Research Establishes 13-Hour Gap Between Viral Misinformation and Correction (thestack.com)
An anonymous reader writes: Researchers in China and America will soon launch a platform called Hoaxy, designed to identify and analyze what happens when misinformed news goes viral, and the processes which lead to a correction of the misinformation. The study, which compared 71 likely and prominent sources of inaccurate internet news over a period of three months to the same news stories on fact-checking sites, concludes that the average interval between viral diffusion of inaccurate news and the discovery of facts which disprove it stands at about 13 hours. Hoaxy uses a custom crawler written in Python and diffused via the Scrapy web crawling framework.
It isn't just websites.
It seems to me than in any given group, it's always "whoever's version of the story goes public first is the one whose version is most imprinted upon people and is least likely to change in the minds of people who heard it".
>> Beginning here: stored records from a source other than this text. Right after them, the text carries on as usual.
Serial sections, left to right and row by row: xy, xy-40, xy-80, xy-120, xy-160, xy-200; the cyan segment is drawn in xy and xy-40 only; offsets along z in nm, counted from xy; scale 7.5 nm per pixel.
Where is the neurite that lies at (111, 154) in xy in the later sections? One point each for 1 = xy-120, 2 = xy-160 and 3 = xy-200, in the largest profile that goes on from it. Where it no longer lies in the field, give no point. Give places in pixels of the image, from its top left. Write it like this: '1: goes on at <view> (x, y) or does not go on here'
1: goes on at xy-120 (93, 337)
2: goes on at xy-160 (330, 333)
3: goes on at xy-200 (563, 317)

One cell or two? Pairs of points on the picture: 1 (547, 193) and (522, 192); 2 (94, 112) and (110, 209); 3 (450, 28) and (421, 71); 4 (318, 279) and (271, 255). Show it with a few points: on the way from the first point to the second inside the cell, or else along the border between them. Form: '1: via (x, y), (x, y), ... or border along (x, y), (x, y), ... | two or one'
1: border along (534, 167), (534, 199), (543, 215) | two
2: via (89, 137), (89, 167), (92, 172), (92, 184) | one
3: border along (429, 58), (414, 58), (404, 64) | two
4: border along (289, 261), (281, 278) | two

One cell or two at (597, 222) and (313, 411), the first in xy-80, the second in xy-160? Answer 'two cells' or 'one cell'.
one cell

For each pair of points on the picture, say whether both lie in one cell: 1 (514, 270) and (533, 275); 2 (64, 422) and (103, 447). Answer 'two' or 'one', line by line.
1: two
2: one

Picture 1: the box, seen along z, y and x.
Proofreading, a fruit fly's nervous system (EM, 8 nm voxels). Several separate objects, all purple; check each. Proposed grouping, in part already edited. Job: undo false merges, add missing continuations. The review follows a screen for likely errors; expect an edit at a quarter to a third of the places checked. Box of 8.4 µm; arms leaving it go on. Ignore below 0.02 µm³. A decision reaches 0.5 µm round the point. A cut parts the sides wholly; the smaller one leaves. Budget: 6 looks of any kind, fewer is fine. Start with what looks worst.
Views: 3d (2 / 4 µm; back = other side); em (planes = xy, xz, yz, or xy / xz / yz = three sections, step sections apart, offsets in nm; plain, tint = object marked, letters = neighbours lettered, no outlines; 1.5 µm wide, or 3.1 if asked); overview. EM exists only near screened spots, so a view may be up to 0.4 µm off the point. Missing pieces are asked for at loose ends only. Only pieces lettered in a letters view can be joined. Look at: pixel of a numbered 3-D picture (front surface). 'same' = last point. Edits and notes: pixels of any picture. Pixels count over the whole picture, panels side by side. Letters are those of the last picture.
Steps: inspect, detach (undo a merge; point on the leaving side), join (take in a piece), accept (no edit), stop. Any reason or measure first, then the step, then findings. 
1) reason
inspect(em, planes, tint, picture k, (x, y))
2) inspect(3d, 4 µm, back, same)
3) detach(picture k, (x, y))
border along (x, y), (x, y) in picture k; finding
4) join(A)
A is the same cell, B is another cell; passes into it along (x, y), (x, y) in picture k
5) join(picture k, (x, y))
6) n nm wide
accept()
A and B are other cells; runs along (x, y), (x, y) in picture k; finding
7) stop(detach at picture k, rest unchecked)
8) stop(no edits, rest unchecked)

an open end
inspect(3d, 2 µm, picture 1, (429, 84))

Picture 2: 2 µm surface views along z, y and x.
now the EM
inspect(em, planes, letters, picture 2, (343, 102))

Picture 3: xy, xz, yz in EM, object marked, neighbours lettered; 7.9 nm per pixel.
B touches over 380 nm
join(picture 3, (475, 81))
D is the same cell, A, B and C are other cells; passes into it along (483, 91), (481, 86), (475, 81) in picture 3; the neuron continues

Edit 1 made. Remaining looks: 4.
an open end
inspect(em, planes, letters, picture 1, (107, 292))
When a controversy broke in a group I was part of, we had a woman who cried to anyone who would listen about a smaller group of "harpies" (in the larger group) that were bullying her. It came out later - and was treated with much less urgency - that she was abusing her domestic partner! Said woman had the most ardent defenders, and the other group, which, best as I can figure, was trying to extricate the partner from the situation and while not entirely innocent, ended up vilified. To this day, people in that group have more or less swept the whole nasty business under the rug and like to pretend it didn't happen.
I call it "the power of the first complaint".
Some people don't believe in fairies. I don't believe in The Patriarchy.